> [SOURCE EXTRACT]
------------------------------------------------------------

TonytheBookworm · 10-01-2010, 03:14 PM

make_links is a built in function

so of course make_links1 is not valid

In other words put the new stuff in with the old stuff because there is no point in reinventing the wheel.

I don't have the time to debug your code but basically do a for loop to find some stuff and then do whatever you need to with it. then do another for loop to find other stuff. and append it to the article list like i showed you. You can even take and rename title to temp1 after the first for loop if you like.

marbs · 10-02-2010, 01:27 PM

i changed it to fit. mu 2nd call of soup it not opening the url (temp2) and souping it(the html file that the url leeds to). it is just souping the url it self.what am i doing wrong?

Spoiler:

Code:

from calibre.web.feeds.news import BasicNewsRecipe
from calibre.ebooks.BeautifulSoup import BeautifulSoup, re
class AlisonB(BasicNewsRecipe):
    title      = 'blah'
    __author__ = 'Tonythebookworm'
    description = 'blah'
    language = 'en'
    no_stylesheets = True
    publisher           = 'Tonythebookworm'
    category            = 'column'
    use_embedded_content= False
    no_stylesheets      = True
    oldest_article      = 24
    remove_javascript   = True
    remove_empty_feeds  = True
    
    max_articles_per_feed = 10
    INDEX = '"http://maya.tase.co.il/'
    

    def parse_index(self):
        feeds = []
        for title, url in [
                            (u"Feed", u"http://maya.tase.co.il/bursa/index.asp?view=search&company_group=3000&arg_comp=&srh_comp_lb=1007&srh_from=2010-01-01&srh_until=2010-09-28&srh_anaf=-1&srh_event=9999&is_urgent=0&srh_company_press="),
                            
                            
                             ]:
            articles = self.make_links(url)

------------------------------------------------------------

> [LISTED ENTRIES]
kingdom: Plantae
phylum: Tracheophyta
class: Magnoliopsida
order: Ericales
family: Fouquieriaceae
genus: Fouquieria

------------------------------------------------------------

> [SET EXERCISE]
Answer these questions using the forum thread:
1. According to TonytheBookworm, what kind of function is make_links?
2. What value does the code assign to max_articles_per_feed?
3. What language code does the code set?
Rely only on the forum thread, not on the material.

> [RESULT OF THIS EXERCISE]
1. A built-in function.
2. 10
3. 'en'